Don't Build for the Future

Toward the end of Dreaming in Code, there is this quote from Mitch Kapor:

We've constantly over-invested in infrastructure and design, the fruits of which won't be realized in the next development cycle or even two--that is, not in the next six or twelve months.  You pay a price for that in a loss of agility.  The advice I would give is to do even more of what we've been doing in the last couple of years, which is to sequence the innovations, stage things, and be less ambitious.  Do not build infrastructure...except insofar as you need to meet the goals of the next year.  I'm more and more feeling like the art here is to do agile development without losing the long-term vision.

He's basically mirroring Linus Torvalds' advice I wrote about earlier.  If you take into account too much of your future plan, you'll failure to deliver the present version.  It's better to write flexible code that can be refactored in the future than to write code which has the future built in already.  If you have future ambitions for your program, there are good reasons you aren't planning it all for the current release.  You've decided that it is too much to get done in the timeframe allotted.  If that's the case, trying to do work that makes it possible means pulling much of the complexity from version 2 back into version 1.  That can only make version 1 more complicated and increase the time it takes to write.  It also deprives you of the ability to incorporate your experience into the design of those portions.  It's better to leave out the complexity and have more experience when you do implement them later for version 2.

Following proper design techniques can help a lot here.  If you following the major tenets of object oriented design, your code will have the required flexibility to make the changes you want for the second version.  If it is not, you can always refactor the flexibility in.  If you build that complexity now, you delay your project and probably got it wrong anyway.  The Chandler team spent a lot of time implementing functionality which was later replaced as they better understood the problem domain.

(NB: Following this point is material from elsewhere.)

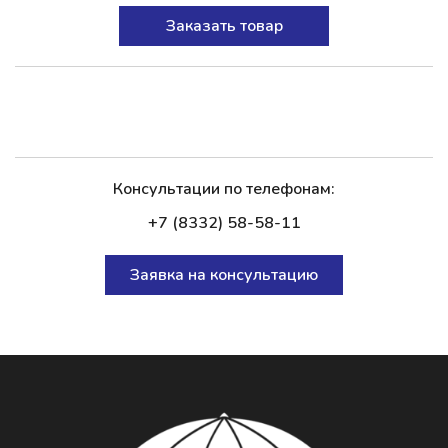
Заказать товар
Консультации по телефонам:
+7 (8332) 58-58-11
Заявка на консультацию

In the Innovator's Dilemma, Clayton Christensen gave some advice to startups (whether in big companies or working on their own).  He told them to always save enough funding for a second release.  His reason is that you never really know your market until you are actually selling a product into it.  I think the same holds true for software.  You never really understand what your program is supposed to be until you've written the first version.  Only after you get your product into the wild will you come to understand what it should have been.  This new understanding will inform your decisions for version 2 of your project.  Often, this new understanding will be radically different from what you originally intended.  Delaying investments is the best way to ensure that your energy is focused in the right places and that your implementation is best suited to achieving the updated vision.